WASHINGTON-The Federal Communications Commission said it had received 5,852 informal complaints regarding the ability of customers to switch telecom providers and keep their telephone number including customers wishing to cut the cord.
“Most of the complaints concern alleged delays in porting numbers from one wireless carrier to another. A much smaller number of complaints, just under 10 percent of the total, involve alleged delays in porting numbers from wireline carriers to wireless carriers,” said the FCC. “At the close of the third 30-day period following wireless local number portability implementation, the total number of complaints had increased to 5,852, about 1,188 additional complaints. This information clearly reflects a downward trend in the number of WLNP complaints being submitted to the commission.”
As of the Jan. 23, the FCC said that 5 percent of the complaints involved customers wishing to replace their wireline service with mobile-phone service.
AT&T Wireless Services Inc., which recently agreed to be acquired by Cingular Wireless L.L.C., is still atop the complaint board with 2,787 total complaints. Cingular is in fifth place with 849. Nextel Communications Inc. had the fewest complaints with 420.
Since each carrier in a porting transaction is noted with each phone call to the FCC’s call center and a disgruntled customer may call numerous times, the actual problems with porting may be much lower.
“The existence of a complaint does not necessarily indicate any wrongdoing by the carrier or carriers named, nor do the complaint numbers reflect the relative number of a carrier’s subscribers attempting to port a number,” said the FCC.

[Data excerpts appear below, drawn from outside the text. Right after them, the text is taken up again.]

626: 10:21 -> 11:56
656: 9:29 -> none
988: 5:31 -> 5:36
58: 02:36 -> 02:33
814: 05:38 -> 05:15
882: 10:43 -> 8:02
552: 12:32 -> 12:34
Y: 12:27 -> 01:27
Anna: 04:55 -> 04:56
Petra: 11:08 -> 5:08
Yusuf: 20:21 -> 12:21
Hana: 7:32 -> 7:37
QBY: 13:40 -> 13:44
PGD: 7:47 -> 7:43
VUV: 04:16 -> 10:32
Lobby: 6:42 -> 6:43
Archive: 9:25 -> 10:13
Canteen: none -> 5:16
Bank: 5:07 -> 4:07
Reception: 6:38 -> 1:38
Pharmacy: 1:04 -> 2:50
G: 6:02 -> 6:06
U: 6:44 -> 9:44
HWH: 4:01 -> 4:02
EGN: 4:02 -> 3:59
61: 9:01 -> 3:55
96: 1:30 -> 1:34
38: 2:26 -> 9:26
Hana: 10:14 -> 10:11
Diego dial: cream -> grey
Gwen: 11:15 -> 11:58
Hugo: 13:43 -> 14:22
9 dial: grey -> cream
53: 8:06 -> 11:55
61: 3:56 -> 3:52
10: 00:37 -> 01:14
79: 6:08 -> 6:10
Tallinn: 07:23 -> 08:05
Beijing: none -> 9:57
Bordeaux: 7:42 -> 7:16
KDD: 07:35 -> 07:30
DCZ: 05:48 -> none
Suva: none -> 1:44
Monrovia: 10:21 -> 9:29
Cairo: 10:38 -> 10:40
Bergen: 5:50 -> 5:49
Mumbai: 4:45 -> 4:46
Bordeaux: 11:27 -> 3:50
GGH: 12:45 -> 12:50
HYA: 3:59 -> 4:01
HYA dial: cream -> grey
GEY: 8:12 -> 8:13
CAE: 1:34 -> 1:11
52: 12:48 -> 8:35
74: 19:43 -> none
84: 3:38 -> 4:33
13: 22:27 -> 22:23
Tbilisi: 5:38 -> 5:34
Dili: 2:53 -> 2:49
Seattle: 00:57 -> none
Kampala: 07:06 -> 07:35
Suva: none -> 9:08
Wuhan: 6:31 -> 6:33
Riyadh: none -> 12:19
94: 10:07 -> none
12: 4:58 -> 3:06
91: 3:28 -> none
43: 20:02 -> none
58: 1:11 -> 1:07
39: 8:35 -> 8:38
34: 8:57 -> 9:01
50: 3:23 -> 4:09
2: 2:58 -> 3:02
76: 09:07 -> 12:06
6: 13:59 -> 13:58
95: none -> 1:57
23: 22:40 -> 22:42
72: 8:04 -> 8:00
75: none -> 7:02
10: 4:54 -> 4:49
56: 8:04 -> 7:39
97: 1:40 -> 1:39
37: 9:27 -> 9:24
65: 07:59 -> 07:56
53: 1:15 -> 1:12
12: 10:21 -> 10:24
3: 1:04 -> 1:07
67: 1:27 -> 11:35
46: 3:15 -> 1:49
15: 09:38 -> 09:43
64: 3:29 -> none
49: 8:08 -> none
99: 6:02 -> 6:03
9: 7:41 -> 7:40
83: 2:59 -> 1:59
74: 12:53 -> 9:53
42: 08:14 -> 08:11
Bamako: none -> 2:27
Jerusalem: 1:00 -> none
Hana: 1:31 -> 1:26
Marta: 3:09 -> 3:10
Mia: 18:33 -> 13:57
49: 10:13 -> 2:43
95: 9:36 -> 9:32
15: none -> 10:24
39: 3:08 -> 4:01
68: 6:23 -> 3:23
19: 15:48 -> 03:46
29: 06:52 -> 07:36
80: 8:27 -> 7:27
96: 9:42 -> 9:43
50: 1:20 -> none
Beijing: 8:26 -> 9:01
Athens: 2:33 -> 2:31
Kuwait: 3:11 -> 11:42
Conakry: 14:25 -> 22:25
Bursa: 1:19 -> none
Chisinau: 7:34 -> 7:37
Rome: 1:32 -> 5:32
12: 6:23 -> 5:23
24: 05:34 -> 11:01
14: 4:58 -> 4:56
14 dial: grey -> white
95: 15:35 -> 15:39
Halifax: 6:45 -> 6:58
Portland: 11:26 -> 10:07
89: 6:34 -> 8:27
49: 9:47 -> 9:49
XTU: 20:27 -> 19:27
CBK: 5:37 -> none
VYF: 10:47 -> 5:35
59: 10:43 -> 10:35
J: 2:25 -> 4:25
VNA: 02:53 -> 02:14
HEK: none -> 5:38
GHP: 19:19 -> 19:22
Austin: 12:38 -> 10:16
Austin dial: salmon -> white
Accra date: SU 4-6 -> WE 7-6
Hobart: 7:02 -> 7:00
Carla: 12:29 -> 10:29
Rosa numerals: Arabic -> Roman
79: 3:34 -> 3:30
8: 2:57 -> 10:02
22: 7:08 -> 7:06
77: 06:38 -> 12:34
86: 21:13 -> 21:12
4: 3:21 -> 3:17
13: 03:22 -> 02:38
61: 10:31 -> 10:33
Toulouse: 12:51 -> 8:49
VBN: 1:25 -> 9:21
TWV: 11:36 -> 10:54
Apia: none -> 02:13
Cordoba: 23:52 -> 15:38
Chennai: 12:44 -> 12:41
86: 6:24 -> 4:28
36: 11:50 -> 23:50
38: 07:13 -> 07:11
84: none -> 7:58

WLNP was implemented in the largest 100 metropolitan service areas on Nov. 24. All carriers are required to be capable of porting as of May 24. Small rural wireline carriers are fighting this requirement claiming that although wireline LNP has been in place for years, they have not received a request to port and so they are not now prepared to begin porting. A lawsuit challenging the requirement is pending before the U.S. Court of Appeals for the District of Columbia Circuit.